Yep  Of course, my father was standing over me telling me what to do.

Thanks guys! I really appreciate the kind words.


----------



## Sprung (Sep 4, 2013)

Very nice looking pen! Just from the pictures, I'd have never guessed that this one was your first. Excellent work!


----------



## Karl_99 (Sep 4, 2013)

Nice job! I really like that spalted big leaf maple...it looks great!


----------



## rdabpenman (Sep 4, 2013)

For your first you did an excellent job on a great looking piece of timber.
Well done.
What is your finishing process?

Les


----------



## Cody Killgore (Sep 4, 2013)

rdabpenman said:


> For your first you did an excellent job on a great looking piece of timber.
> Well done.
> What is your finishing process?
> 
> Les



Thanks again everyone!

For the finish, I sanded from 150 up to 600 with regular sandpaper then went to the micro mesh pads from 1000ish up to 12,000. I then buffed with tripoli and white diamond and put some wax on it.


----------



## santaeric (Sep 5, 2013)

Oh you're in trouble now, you've been bitten by the woodturner's bug.....

good job BTW....lol

eric


----------



## ButchC (Sep 5, 2013)

Nice looking first pen. There will be more. Plan on making them for just about everyone on your gift list.


----------



## jlnel (Sep 5, 2013)

Pretty wood! Came out nice


----------



## barry richardson (Sep 6, 2013)

Outstanding! I just started dabbling in pen turning myself, my first couple were total failures Mostly cause I assembled them wrong. Your fortunate to have a skilled pen turner to guide you, it will really speed up the learning curve. That is a beautiful pen, what is the kit?


----------



## Cody Killgore (Sep 6, 2013)

barry richardson said:


> Outstanding!

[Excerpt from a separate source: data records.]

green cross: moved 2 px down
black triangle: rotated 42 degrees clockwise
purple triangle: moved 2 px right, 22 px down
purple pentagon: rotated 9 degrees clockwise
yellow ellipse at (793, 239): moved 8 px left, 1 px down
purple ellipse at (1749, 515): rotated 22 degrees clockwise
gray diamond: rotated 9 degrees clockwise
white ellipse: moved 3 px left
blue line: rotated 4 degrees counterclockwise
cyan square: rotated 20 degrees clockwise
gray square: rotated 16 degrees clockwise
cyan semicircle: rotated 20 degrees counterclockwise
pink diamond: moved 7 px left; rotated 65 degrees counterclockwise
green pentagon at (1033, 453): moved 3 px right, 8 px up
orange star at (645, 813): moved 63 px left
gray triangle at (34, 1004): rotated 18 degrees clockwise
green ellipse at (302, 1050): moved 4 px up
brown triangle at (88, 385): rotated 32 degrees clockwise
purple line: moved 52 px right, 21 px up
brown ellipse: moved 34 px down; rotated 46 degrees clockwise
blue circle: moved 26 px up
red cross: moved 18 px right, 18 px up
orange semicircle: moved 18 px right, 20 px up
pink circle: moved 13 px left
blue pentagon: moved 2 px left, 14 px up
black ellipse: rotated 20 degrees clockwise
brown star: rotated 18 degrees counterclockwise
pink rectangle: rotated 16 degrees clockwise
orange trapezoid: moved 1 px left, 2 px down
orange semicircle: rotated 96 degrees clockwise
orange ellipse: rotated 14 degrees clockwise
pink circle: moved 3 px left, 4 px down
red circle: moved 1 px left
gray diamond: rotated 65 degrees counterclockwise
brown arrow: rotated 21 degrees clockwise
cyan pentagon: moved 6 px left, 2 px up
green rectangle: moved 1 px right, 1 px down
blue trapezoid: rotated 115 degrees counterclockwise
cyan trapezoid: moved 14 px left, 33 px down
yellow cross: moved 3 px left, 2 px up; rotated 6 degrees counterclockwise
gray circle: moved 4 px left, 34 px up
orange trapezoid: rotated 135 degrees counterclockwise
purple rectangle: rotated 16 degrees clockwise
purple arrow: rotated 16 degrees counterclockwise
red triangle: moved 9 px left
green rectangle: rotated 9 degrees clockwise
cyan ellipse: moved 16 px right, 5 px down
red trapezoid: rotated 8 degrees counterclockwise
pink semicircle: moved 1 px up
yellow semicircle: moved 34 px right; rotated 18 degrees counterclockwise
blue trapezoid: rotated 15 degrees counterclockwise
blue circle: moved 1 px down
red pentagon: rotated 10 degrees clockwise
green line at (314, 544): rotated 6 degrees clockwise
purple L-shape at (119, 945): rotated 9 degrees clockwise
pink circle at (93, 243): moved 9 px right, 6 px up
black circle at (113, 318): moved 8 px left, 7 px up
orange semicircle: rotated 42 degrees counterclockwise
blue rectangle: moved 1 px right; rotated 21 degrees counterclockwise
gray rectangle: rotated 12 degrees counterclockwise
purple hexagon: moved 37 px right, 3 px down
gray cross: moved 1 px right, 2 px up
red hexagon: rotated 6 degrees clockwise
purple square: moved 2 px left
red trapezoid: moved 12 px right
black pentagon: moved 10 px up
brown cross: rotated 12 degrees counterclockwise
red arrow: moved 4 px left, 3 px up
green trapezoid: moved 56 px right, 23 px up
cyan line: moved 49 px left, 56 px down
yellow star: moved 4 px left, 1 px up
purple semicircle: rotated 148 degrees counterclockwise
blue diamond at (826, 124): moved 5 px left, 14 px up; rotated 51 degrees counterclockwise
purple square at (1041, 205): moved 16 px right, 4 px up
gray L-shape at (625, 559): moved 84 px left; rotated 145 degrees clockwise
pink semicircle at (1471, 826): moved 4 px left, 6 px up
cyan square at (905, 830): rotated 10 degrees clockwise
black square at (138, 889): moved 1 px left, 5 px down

I just started dabbling in pen turning myself, my first couple were total failures Mostly cause I assembled them wrong. Your fortunate to have a skilled pen turner to guide you, it will really speed up the learning curve. That is a beautiful pen, what is the kit?



Thanks 
Yes, it is nice having someone tell me anytime I start to do something wrong :dash2:

The pen kit is a Designer Twist with a satin finish. At least, that's what the little baggie said on it.


----------